Prachanda’nın parlamentoya geliş süreci, başbakanlık periyotları ve nihai itibariyle meşruiyet kaybı, kitlelerde büyük bir hayal kırıklığı yarattı; bunun somut siyasal sonuçları 2008’den itibaren görüldü ve ilerleyen yıllarda Prachanda’nın çeşitli koalisyon ve güven oylamalarında yaşadığı sorunlar bunu teyit etti.

Bilinçli yöneltilen çarpıtmaları bir kenara bırakırsak, Nepal halkının öfkesini bugün yönelttiği iktidar, bir dönem devrim adına umut yaratan kadroların zamanla sisteme eklemlenmesininin bir sonucu olarak ortaya çıkmıştır. Bu süreç, halkın gözünde devrimci bir programın değil, düzen içi çözümlerin hâkim kılındığını gösterdi. Dolayısıyla meydanlarda yankılanan talepler, Maoist devrimin yenilgisine değil; devrim iddiasının revizyonizm tarafından tasfiye edilişine karşı bir tepki-öfke niteliğindedir. Ve bu tepki-öfke baştan sonra kadar haklıdır, meşrudur.
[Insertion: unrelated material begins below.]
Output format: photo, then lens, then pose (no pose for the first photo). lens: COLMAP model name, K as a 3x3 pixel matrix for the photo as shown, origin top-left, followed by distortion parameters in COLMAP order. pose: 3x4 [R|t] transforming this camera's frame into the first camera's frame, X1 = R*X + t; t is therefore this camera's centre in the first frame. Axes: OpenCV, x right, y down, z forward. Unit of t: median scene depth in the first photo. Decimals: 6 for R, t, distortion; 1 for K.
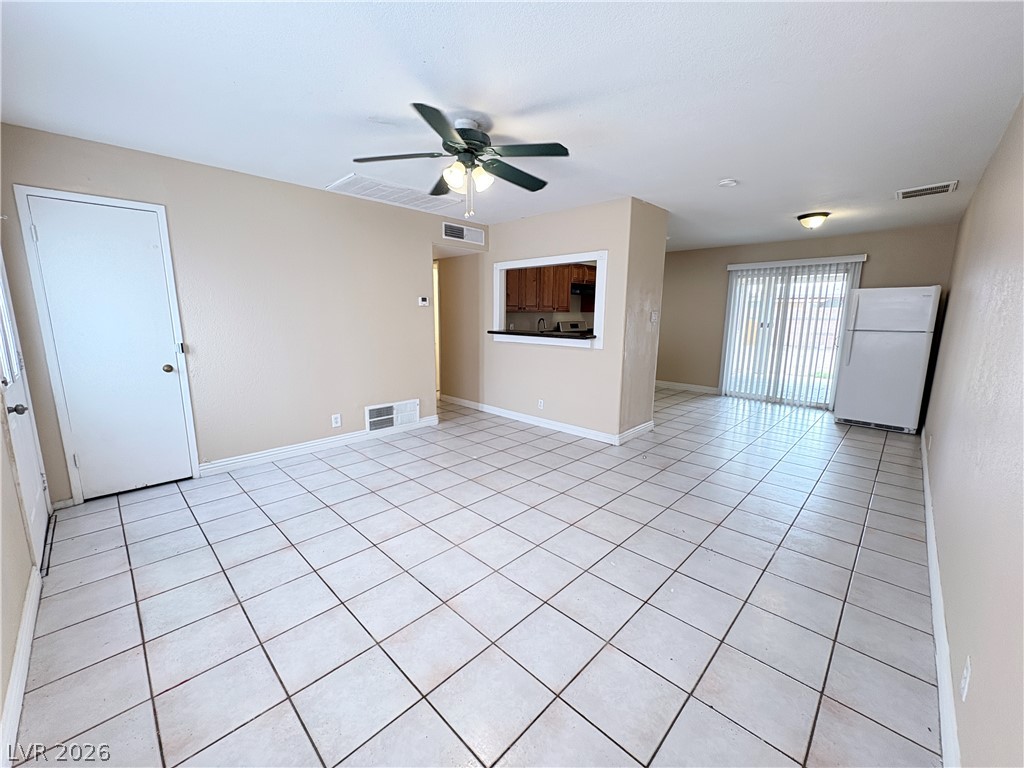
lens RADIAL K [[409.4, 0, 509.0], [0, 409.4, 382.2], [0, 0, 1]] dist [0.000817, -0.000113]
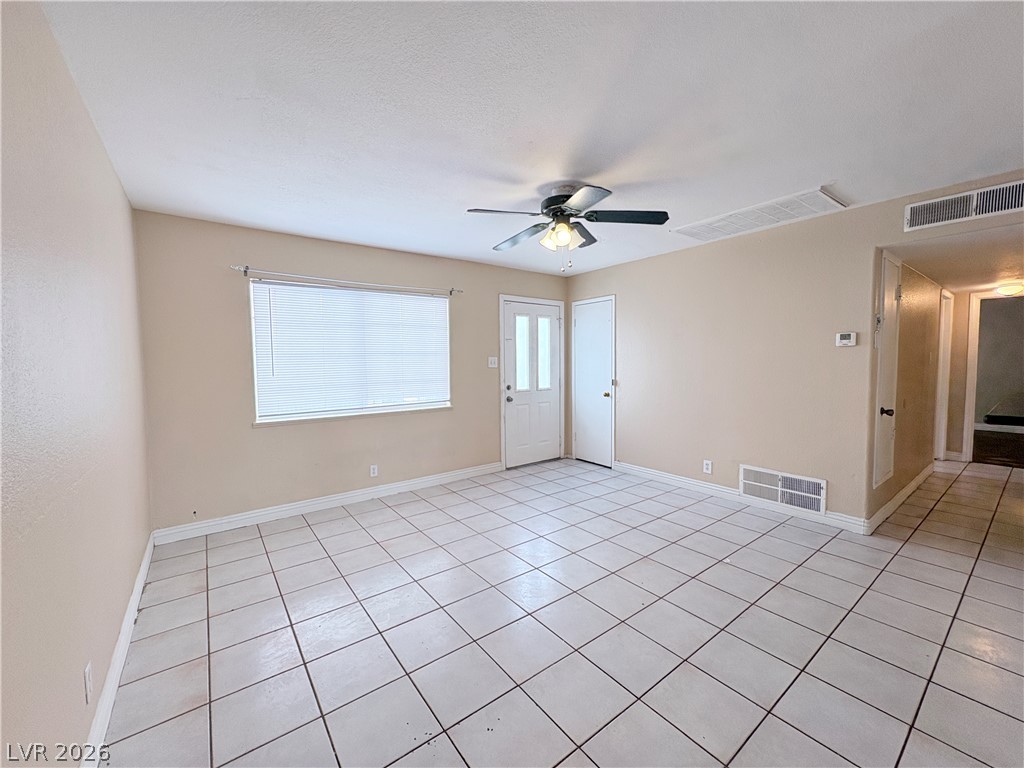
lens RADIAL K [[409.4, 0, 516.0], [0, 409.4, 381.0], [0, 0, 1]] dist [0.000817, -0.000113]
pose [[-0.138100, 0.042491, -0.989506, 0.681572], [-0.157158, 0.985481, 0.064252, -0.112877], [0.977870, 0.164382, -0.129417, 0.726855]]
Gençliğin isyanı, yozlaşmış devlet düzenine, işsizliğe, yolsuzluğa, Hindistan’ın ve diğer emperyalistlerin vesayet ilişkilerine yönelmiştir. Buradan Maoizm’i suçlamak, halkın öfkesini yanlış hedefe çekmekten başka bir işe yaramaz. Tam tersine, Maoizm’in gösterdiği yol, gençliğin isyanının da çıkışını gösterir. Çünkü o yol kitlelerin kendi iktidarını kurma yoluydu. Revizyonizmin bu yolu yarıda kesip burjuva parlamenter düzene teslim olmasının altından çok sular aktı. Hatta, Z Kuşağı isyanının yerle bir ettiği hükümette, revizyonist ve artık ABD emperyalizmi ve Hindistan yayılmacılığının bir kuklasından ibaret olan, yolsuzluğa boğazına kadar batmış olan Prachanda bile barınamamış, Temmuz 2024’te ayrılmak zorunda kalmıştı.

Bugün yapılması gereken, Maoizm’in revizyonizmle karıştırılmasına izin vermemektir. Nepal halkı ve isyan eden gençlik, ihanet edenlere değil, gerçek devrimci çizgiye bakmalıdır. Ve dış güçlerin, “Sorosçu kalkışma” gibi suçlamaları da gerçeği değiştirmez: Evet, emperyalizm gençliğin isyanlarını manipüle etmeye çalışabilir ama isyan eden kitlelerin öfkesi sahicidir, haklıdır. O öfke Nepal devletine, yozlaşmış hükümetlere, revizyonizme karşıdır. Maoizm’e değil. Tarihsel olarak ise ya bastırılmış veya parlamenter sisteme eklemlenip etkisizleştirilmiş öfkenin organik, genç ve ağırlıklı olarak kent merkezli dışavurumudur.

Dolayısıyla, “Maoizm başarısız oldu” şeklindeki yorumlar, gerçeğin üstünü örtüyor. Sahada görülen, Maoizm’in değil, Maoist hareketin revizyonist dönüşümünün krizidir. Gençlerin öncülüğünde gelişen bu yeni dalga, Nepal halkının hala devrimci çıkışlara açık olduğunu, ancak geçmişteki uzlaşmalarla kirlenmiş deneyimlerin dışında bir yol aradığını ortaya koyuyor.

Nihayetinde gençliğin başlattığı ve kısa sürede geniş kesimlerin katıldığı bu öfke dalgası, Nepalli emekçilerin devrimci özlemlerinin hala diri olduğunu göstermektedir. Bu durum, halkın yeniden kendi yolunu aradığını, geçmişteki ihanetlerden ve oyalamalardan bağımsız bir çıkış arayışına yöneldiğini ortaya koymaktadır.